Hairy bittercress is a doughty little member of the cabbage family which, like most of its relatives, is edible. All cabbages have cross-shaped, four-petalled flowers, though the white blooms of hairy bittercress are so flimsy that they are hard to imagine as a cross. What matters to us, though, is that this lowly flower is everywhere. It’s nature – free, friendly and accessible – right in the heart of our towns and cities, smiling at the sun and begging to be discovered.

If you’re as old as I am, you’ll have reached an age at which it’s hard to get down on your knees. So let’s look for something else while we are here. What’s that? That handsome blotch of reddish purple, like a wine stain on a linen napkin? Why, those are the flowers of red dead-nettle, another of April’s plants of scuffed up nowheres, of roundabouts and the dusty bases of city trees.

Great British Life: Red dead-nettle. Red dead-nettle. (Image: Amy Lewis)

Oh we know red dead-nettle, I hear you say. Do you though? Do you stop to look whenever you see it? Do you stroke its softly furry, crinkle-cut leaves? Do you gently run its neat square stalks between your fingers and marvel at their architecture? Do you blush on seeing its charming hooded flowers, with spotted throats to rival our most outlandish orchids? If not, now is the time to blush, to topple headlong into love for nature’s unassuming gifts. It’s April and we have made a vow to pay attention and to notice.

Your knees are suffering now, begrudging the cold and unforgiving pavement, but you’re distracted by a sound from the tree above. A light, exuberant tinkling – like tiny shards of precious metal raining down – this is a goldfinch singing.

If we had never seen a goldfinch – if we didn’t know that such a bird existed – and we saw its picture in a field guide, we would gasp.
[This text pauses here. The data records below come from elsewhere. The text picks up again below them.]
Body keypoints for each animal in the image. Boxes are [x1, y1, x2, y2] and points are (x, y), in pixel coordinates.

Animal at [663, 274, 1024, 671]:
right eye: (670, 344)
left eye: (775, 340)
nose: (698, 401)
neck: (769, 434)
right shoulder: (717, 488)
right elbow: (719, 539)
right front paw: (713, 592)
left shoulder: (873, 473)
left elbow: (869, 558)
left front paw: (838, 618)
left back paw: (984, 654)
We would wonder where on Earth a being of such precious beauty could be found, extolling to our friends its blood red face and sooty lores, its ink black wings with drops of snowy white and flashes of outlandish gold. We would plot safaris to some far-flung corner of the world where we could see one. But because this lovely bird lives beside us in our city centres, cheerfully sprinkling its happy song across our urban soundscapes, we ignore it.

Great British Life: A goldfinch in a sycamore tree at Stoke Holy Cross. A goldfinch in a sycamore tree at Stoke Holy Cross. (Image: Elizabeth Dack)
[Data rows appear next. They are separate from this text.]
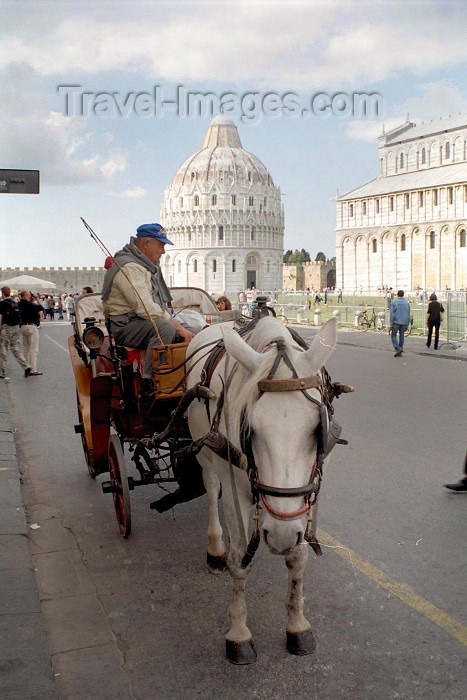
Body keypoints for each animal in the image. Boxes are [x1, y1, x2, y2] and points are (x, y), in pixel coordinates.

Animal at [185, 316, 338, 660]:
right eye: (249, 429)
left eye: (317, 428)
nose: (279, 535)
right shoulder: (233, 483)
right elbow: (239, 559)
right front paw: (238, 633)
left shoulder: (310, 490)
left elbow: (299, 555)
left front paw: (297, 625)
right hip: (204, 450)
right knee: (210, 487)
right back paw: (215, 548)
You know the drill by now. It’s April and we’re noticing, paying every organism our full attention. Let’s bathe together in the priceless light of goldfinches, letting our hearts swell to their music, allowing ourselves to be thankful for their presence in our lives, for all they give to us, without ever knowing.

As my wise friend says, these bright, blue days of April are a blessing. They spell the end of winter’s darkness and the rising of the sap. They clamour for us to be outdoors, connecting with the wild world all around us.

And we know – with scientific certainty – that being in nature, exercising in green spaces, and paying attention all have dividends for our health and happiness. Who would have thought that a primate which evolved in nature, whose close relatives and ancestors have walked – again we know with scientific certainty – in Norfolk for almost a million years, would benefit from being in nature?

And nature benefits too. For every time we crouch to notice the tiny flowers of hairy bittercress we’re reminded how integral nature is to all our lives, at all times, everywhere. And silently – perhaps – some of us commit ourselves to fighting with our every breath for nature’s future.

And for a healthy future for our species, which evolved in nature and depends on it. For every breath.